How to complete this task:
The task calls for every line of the data to be repeated exactly.

Dataset extract:

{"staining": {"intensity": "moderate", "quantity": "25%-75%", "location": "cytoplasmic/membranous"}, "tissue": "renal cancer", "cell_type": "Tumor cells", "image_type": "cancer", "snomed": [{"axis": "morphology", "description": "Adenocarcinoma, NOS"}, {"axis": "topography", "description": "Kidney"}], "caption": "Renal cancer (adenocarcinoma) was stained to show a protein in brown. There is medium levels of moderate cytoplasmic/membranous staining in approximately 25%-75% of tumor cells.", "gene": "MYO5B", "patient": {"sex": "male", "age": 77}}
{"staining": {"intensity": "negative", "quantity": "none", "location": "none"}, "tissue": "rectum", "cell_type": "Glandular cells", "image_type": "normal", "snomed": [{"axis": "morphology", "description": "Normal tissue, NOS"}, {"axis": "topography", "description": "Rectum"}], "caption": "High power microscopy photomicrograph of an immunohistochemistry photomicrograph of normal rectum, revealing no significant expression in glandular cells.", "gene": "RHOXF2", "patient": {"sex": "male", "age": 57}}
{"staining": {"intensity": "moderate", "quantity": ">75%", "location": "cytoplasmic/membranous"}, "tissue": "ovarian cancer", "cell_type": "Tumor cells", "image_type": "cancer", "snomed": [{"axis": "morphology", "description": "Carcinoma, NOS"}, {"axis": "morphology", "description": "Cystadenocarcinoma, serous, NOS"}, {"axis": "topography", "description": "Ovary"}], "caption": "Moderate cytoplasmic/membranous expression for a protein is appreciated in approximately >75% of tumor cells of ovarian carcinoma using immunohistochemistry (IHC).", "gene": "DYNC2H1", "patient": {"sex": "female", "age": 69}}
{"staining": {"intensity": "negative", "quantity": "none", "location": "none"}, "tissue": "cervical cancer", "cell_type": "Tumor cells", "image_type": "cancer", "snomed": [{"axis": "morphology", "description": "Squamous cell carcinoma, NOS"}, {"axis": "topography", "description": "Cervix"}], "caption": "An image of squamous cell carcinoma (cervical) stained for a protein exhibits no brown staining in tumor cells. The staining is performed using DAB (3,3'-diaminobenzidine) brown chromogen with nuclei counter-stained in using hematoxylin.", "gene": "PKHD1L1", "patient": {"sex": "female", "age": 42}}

Answer:
{"staining": {"intensity": "moderate", "quantity": "25%-75%", "location": "cytoplasmic/membranous"}, "tissue": "renal cancer", "cell_type": "Tumor cells", "image_type": "cancer", "snomed": [{"axis": "morphology", "description": "Adenocarcinoma, NOS"}, {"axis": "topography", "description": "Kidney"}], "caption": "Renal cancer (adenocarcinoma) was stained to show a protein in brown. There is medium levels of moderate cytoplasmic/membranous staining in approximately 25%-75% of tumor cells.", "gene": "MYO5B", "patient": {"sex": "male", "age": 77}}
{"staining": {"intensity": "negative", "quantity": "none", "location": "none"}, "tissue": "rectum", "cell_type": "Glandular cells", "image_type": "normal", "snomed": [{"axis": "morphology", "description": "Normal tissue, NOS"}, {"axis": "topography", "description": "Rectum"}], "caption": "High power microscopy photomicrograph of an immunohistochemistry photomicrograph of normal rectum, revealing no significant expression in glandular cells.", "gene": "RHOXF2", "patient": {"sex": "male", "age": 57}}
{"staining": {"intensity": "moderate", "quantity": ">75%", "location": "cytoplasmic/membranous"}, "tissue": "ovarian cancer", "cell_type": "Tumor cells", "image_type": "cancer", "snomed": [{"axis": "morphology", "description": "Carcinoma, NOS"}, {"axis": "morphology", "description": "Cystadenocarcinoma, serous, NOS"}, {"axis": "topography", "description": "Ovary"}], "caption": "Moderate cytoplasmic/membranous expression for a protein is appreciated in approximately >75% of tumor cells of ovarian carcinoma using immunohistochemistry (IHC).", "gene": "DYNC2H1", "patient": {"sex": "female", "age": 69}}
{"staining": {"intensity": "negative", "quantity": "none", "location": "none"}, "tissue": "cervical cancer", "cell_type": "Tumor cells", "image_type": "cancer", "snomed": [{"axis": "morphology", "description": "Squamous cell carcinoma, NOS"}, {"axis": "topography", "description": "Cervix"}], "caption": "An image of squamous cell carcinoma (cervical) stained for a protein exhibits no brown staining in tumor cells. The staining is performed using DAB (3,3'-diaminobenzidine) brown chromogen with nuclei counter-stained in using hematoxylin.", "gene": "PKHD1L1", "patient": {"sex": "female", "age": 42}}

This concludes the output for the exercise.